**Your instructions**
In the records that follow, the lines from the one containing "hfov_deg: 52.6" to the one containing "focal_mm: 5.8", inclusive, are to be given again exactly.

Excerpts from a dataset
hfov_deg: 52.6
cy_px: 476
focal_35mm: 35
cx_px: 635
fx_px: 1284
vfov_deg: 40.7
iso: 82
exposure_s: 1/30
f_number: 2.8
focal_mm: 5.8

...

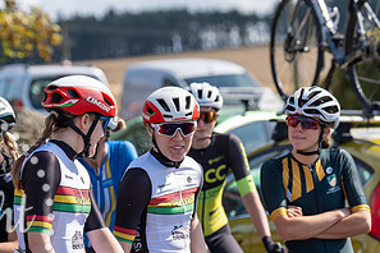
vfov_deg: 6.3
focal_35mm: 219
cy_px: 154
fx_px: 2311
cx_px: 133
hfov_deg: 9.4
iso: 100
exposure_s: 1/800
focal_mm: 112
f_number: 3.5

**Task answer**
hfov_deg: 52.6
cy_px: 476
focal_35mm: 35
cx_px: 635
fx_px: 1284
vfov_deg: 40.7
iso: 82
exposure_s: 1/30
f_number: 2.8
focal_mm: 5.8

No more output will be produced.